A cartilha reza mais ou menos assim: um islâmico mata? Há que contextualizar com toda as aleivosias militares americanas no Médio Oriente; no fundo é apenas uma vítima com impulsos irresistíveis criados pela ingerência dos demoníacos ocidentais. Um europeu não mata vivalma mas publicamente indicia reservas sobre o amor dos islâmicos, sei lá, à democracia secular? Vamos verter infindáveis insultos sobre esse indivíduo maléfico e xenófobo, fazer campanhas nas redes sociais contra ele, tentar contactar os seus empregadores a ver se lhe conseguimos dar cabo do posto de trabalho.
Vociferar contra um cardeal no Vaticano? Fica-se ídolo de todos os jovens que vão ao acampamento de verão do BE para dançar noite fora ao som de multimilionários que odeiam o capitalismo, bem como estudar Marx todos os dias. (Juro. Não estou a inventar o estudo diário de Marx.) Mas respeitinho com o Islão. Vejamos.

■ **Enunciado da tarefa**:
Duplique o excerto do texto acima na íntegra, sem qualquer alteração. A listagem seguinte não é necessária.

■ **Dados fornecidos**:
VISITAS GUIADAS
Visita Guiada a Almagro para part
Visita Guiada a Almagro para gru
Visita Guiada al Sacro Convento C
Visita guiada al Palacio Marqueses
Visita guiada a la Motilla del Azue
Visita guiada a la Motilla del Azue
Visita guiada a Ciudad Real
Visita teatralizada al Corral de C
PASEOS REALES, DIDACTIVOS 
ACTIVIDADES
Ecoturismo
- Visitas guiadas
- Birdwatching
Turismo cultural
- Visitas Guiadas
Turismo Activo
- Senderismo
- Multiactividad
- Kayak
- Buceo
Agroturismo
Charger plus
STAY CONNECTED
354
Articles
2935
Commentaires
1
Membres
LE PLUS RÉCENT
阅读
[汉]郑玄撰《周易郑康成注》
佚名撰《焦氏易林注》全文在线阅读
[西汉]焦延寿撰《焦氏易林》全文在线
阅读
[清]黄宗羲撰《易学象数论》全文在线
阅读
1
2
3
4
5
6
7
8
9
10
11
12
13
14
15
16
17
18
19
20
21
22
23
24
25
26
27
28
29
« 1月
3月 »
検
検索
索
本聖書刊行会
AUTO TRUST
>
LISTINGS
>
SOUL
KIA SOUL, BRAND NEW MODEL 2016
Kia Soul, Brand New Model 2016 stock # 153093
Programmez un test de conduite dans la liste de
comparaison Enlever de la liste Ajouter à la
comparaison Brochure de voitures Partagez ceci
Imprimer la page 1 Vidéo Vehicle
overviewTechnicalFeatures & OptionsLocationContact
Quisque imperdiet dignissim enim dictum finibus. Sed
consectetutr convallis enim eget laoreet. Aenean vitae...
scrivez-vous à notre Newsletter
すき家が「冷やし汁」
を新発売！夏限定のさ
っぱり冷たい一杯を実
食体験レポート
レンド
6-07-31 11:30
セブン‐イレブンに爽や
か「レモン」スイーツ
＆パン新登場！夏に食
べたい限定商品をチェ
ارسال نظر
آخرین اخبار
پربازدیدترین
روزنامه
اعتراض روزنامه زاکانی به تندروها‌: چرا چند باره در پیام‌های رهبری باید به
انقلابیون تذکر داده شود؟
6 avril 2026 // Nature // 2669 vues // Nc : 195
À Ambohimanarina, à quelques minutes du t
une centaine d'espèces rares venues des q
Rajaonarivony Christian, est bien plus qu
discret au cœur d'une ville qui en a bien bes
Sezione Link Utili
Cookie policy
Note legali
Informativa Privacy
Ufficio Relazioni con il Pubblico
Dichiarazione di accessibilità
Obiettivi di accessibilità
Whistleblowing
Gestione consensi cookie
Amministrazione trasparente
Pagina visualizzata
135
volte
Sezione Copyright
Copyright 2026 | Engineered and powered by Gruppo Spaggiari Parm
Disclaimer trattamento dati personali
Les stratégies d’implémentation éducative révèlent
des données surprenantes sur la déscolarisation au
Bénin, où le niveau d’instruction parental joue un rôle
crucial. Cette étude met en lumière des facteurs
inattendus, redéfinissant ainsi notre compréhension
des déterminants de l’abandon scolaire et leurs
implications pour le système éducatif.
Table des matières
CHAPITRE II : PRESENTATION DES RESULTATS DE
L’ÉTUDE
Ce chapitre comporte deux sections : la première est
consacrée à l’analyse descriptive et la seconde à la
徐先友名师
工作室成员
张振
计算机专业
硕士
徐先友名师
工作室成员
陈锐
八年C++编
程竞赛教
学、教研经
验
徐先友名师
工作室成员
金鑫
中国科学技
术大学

■ **Resolução escrita**:
A cartilha reza mais ou menos assim: um islâmico mata? Há que contextualizar com toda as aleivosias militares americanas no Médio Oriente; no fundo é apenas uma vítima com impulsos irresistíveis criados pela ingerência dos demoníacos ocidentais. Um europeu não mata vivalma mas publicamente indicia reservas sobre o amor dos islâmicos, sei lá, à democracia secular? Vamos verter infindáveis insultos sobre esse indivíduo maléfico e xenófobo, fazer campanhas nas redes sociais contra ele, tentar contactar os seus empregadores a ver se lhe conseguimos dar cabo do posto de trabalho.
Vociferar contra um cardeal no Vaticano? Fica-se ídolo de todos os jovens que vão ao acampamento de verão do BE para dançar noite fora ao som de multimilionários que odeiam o capitalismo, bem como estudar Marx todos os dias. (Juro. Não estou a inventar o estudo diário de Marx.) Mas respeitinho com o Islão. Vejamos.